§ **Instructions for the task**
Rewrite each line of the rows below as a Markdown table with two columns, Index and Content. Put a running line number under Index and the line itself under Content, and omit blank lines.

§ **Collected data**
----

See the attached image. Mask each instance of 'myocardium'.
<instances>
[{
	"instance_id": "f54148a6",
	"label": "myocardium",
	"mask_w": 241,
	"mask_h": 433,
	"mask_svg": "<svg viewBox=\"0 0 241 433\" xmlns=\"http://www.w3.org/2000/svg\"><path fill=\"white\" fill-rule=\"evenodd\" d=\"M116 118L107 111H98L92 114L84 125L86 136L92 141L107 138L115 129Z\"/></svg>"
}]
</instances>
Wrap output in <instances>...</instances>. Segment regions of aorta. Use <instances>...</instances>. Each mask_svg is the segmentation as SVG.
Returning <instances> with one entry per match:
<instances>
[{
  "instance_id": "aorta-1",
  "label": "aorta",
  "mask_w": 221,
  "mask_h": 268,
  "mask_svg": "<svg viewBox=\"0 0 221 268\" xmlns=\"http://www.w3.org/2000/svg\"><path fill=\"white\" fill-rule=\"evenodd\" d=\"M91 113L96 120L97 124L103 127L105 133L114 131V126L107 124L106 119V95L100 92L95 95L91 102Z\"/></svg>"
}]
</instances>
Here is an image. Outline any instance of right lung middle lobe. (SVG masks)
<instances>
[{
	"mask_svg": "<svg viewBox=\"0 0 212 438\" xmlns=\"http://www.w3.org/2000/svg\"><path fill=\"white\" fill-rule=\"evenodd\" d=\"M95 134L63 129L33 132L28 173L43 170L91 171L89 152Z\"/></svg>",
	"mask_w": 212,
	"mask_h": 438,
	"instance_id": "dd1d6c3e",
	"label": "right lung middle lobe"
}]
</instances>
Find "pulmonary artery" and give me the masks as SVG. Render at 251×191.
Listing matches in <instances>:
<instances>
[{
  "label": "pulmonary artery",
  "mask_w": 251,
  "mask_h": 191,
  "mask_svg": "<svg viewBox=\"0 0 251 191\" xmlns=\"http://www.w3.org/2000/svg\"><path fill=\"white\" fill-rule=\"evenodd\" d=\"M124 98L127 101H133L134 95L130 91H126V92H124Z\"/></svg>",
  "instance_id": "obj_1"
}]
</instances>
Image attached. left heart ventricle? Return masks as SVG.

----

§ **Task response**
| Index | Content |
|---|---|
| 1 | See the attached image. Mask each instance of 'myocardium'. |
| 2 | <instances> |
| 3 | [{ |
| 4 | 	"instance_id": "f54148a6", |
| 5 | 	"label": "myocardium", |
| 6 | 	"mask_w": 241, |
| 7 | 	"mask_h": 433, |
| 8 | 	"mask_svg": "<svg viewBox=\"0 0 241 433\" xmlns=\"http://www.w3.org/2000/svg\"><path fill=\"white\" fill-rule=\"evenodd\" d=\"M116 118L107 111H98L92 114L84 125L86 136L92 141L107 138L115 129Z\"/></svg>" |
| 9 | }] |
| 10 | </instances> |
| 11 | Wrap output in <instances>...</instances>. Segment regions of aorta. Use <instances>...</instances>. Each mask_svg is the segmentation as SVG. |
| 12 | Returning <instances> with one entry per match: |
| 13 | <instances> |
| 14 | [{ |
| 15 |   "instance_id": "aorta-1", |
| 16 |   "label": "aorta", |
| 17 |   "mask_w": 221, |
| 18 |   "mask_h": 268, |
| 19 |   "mask_svg": "<svg viewBox=\"0 0 221 268\" xmlns=\"http://www.w3.org/2000/svg\"><path fill=\"white\" fill-rule=\"evenodd\" d=\"M91 113L96 120L97 124L103 127L105 133L114 131V126L107 124L106 119V95L100 92L95 95L91 102Z\"/></svg>" |
| 20 | }] |
| 21 | </instances> |
| 22 | Here is an image. Outline any instance of right lung middle lobe. (SVG masks) |
| 23 | <instances> |
| 24 | [{ |
| 25 | 	"mask_svg": "<svg viewBox=\"0 0 212 438\" xmlns=\"http://www.w3.org/2000/svg\"><path fill=\"white\" fill-rule=\"evenodd\" d=\"M95 134L63 129L33 132L28 173L43 170L91 171L89 152Z\"/></svg>", |
| 26 | 	"mask_w": 212, |
| 27 | 	"mask_h": 438, |
| 28 | 	"instance_id": "dd1d6c3e", |
| 29 | 	"label": "right lung middle lobe" |
| 30 | }] |
| 31 | </instances> |
| 32 | Find "pulmonary artery" and give me the masks as SVG. Render at 251×191. |
| 33 | Listing matches in <instances>: |
| 34 | <instances> |
| 35 | [{ |
| 36 |   "label": "pulmonary artery", |
| 37 |   "mask_w": 251, |
| 38 |   "mask_h": 191, |
| 39 |   "mask_svg": "<svg viewBox=\"0 0 251 191\" xmlns=\"http://www.w3.org/2000/svg\"><path fill=\"white\" fill-rule=\"evenodd\" d=\"M124 98L127 101H133L134 95L130 91H126V92H124Z\"/></svg>", |
| 40 |   "instance_id": "obj_1" |
| 41 | }] |
| 42 | </instances> |
| 43 | Image attached. left heart ventricle? Return masks as SVG. |